What needs to be done: Show all lines containing "Available" from the data below.

Task input:
------------------------------------------------------------

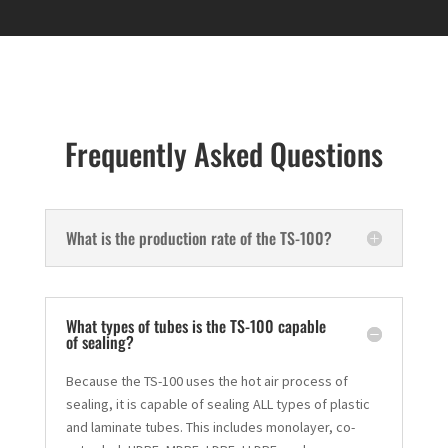
Frequently Asked Questions
What is the production rate of the TS-100?
What types of tubes is the TS-100 capable
of sealing?
Because the TS-100 uses the hot air process of
sealing, it is capable of sealing ALL types of plastic
and laminate tubes. This includes monolayer, co-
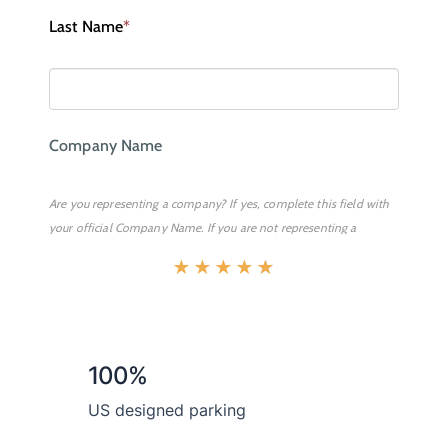
★
★
★
★
★
100%
US designed parking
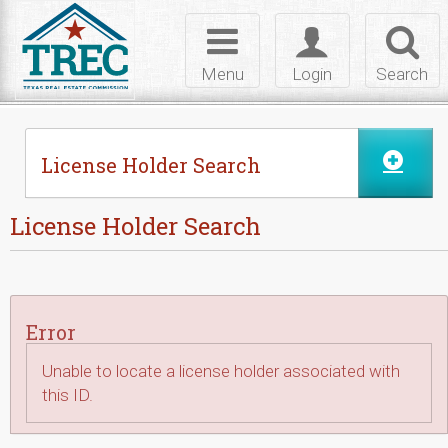
Skip to Content
Toggle
Toggle
Toggl
navigation
login
searc
Menu
Login
Search
License Holder Search
License Holder Search
Error
Unable to locate a license holder associated with
this ID.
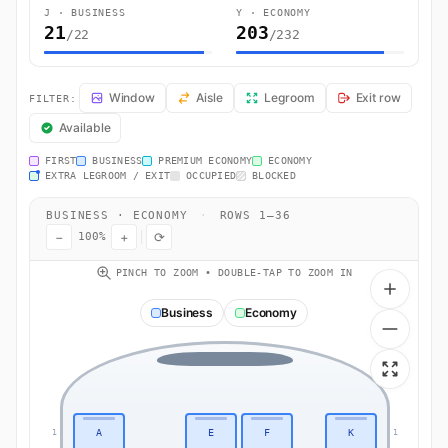
J · BUSINESS
Y · ECONOMY
21
203
/22
/232
QR839 Seat Map — Bangkok to Doha. Qatar Airways flight QR839 oper
Window
Aisle
Legroom
Exit row
FILTER:
Available
FIRST
BUSINESS
PREMIUM ECONOMY
ECONOMY
EXTRA LEGROOM / EXIT
OCCUPIED
BLOCKED
BUSINESS · ECONOMY
·
ROWS 1–36
−
+
⟳
100%
PINCH TO ZOOM • DOUBLE-TAP TO ZOOM IN
Business
Economy
A
E
F
K
1
1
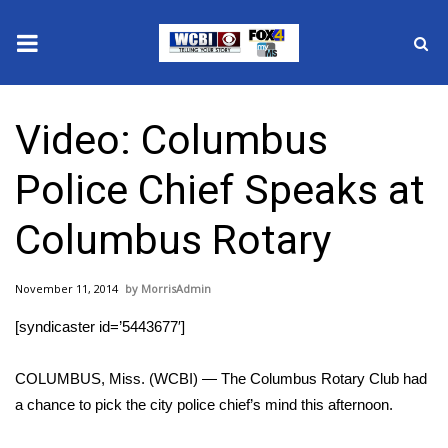
News
Video: Columbus
2025 Municipal Elections
Police Chief Speaks at
Crime
Columbus Rotary
Local News
November 11, 2014
MorrisAdmin
National/World News
[syndicaster id=’5443677′]
MidMorning with WCBI
COLUMBUS, Miss. (WCBI) — The Columbus Rotary Club had
Sunrise & Midday Guests
a chance to pick the city police chief’s mind this afternoon.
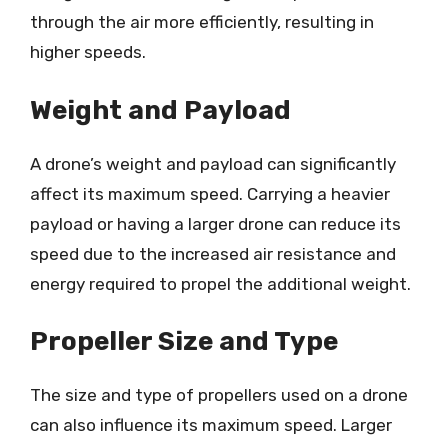
through the air more efficiently, resulting in
higher speeds.
Weight and Payload
A drone’s weight and payload can significantly
affect its maximum speed. Carrying a heavier
payload or having a larger drone can reduce its
speed due to the increased air resistance and
energy required to propel the additional weight.
Propeller Size and Type
The size and type of propellers used on a drone
can also influence its maximum speed. Larger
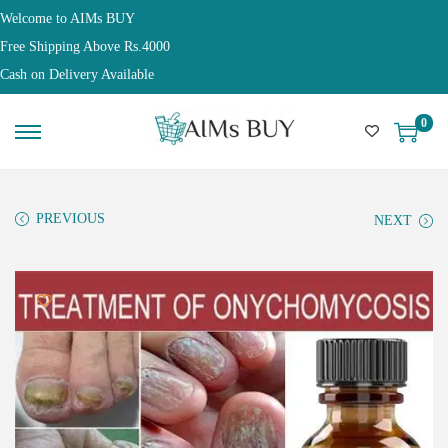
Welcome to AIMs BUY
Free Shipping Above Rs.4000
Cash on Delivery Available
0
PREVIOUS
NEXT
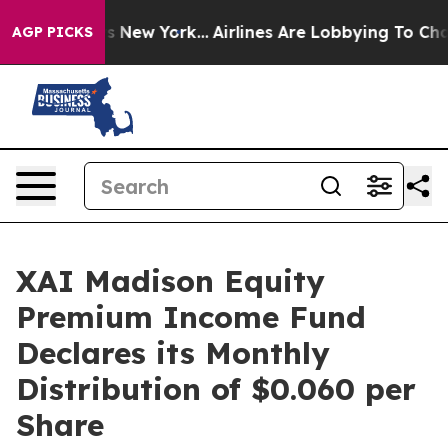
S News New York...
Airlines Are Lobbying To Change Air
AGP PICKS
XAI Madison Equity
Premium Income Fund
Declares its Monthly
Distribution of $0.060 per
Share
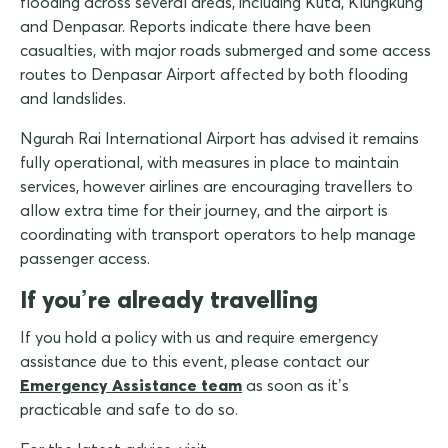
flooding across several areas, including Kuta, Klungkung
and Denpasar. Reports indicate there have been
casualties, with major roads submerged and some access
routes to Denpasar Airport affected by both flooding
and landslides.
Ngurah Rai International Airport has advised it remains
fully operational, with measures in place to maintain
services, however airlines are encouraging travellers to
allow extra time for their journey, and the airport is
coordinating with transport operators to help manage
passenger access.
If you’re already travelling
If you hold a policy with us and require emergency
assistance due to this event, please contact our
Emergency Assistance team
as soon as it’s
practicable and safe to do so.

------------------------------------------------------------

Task solution:
Available
Cash on Delivery Available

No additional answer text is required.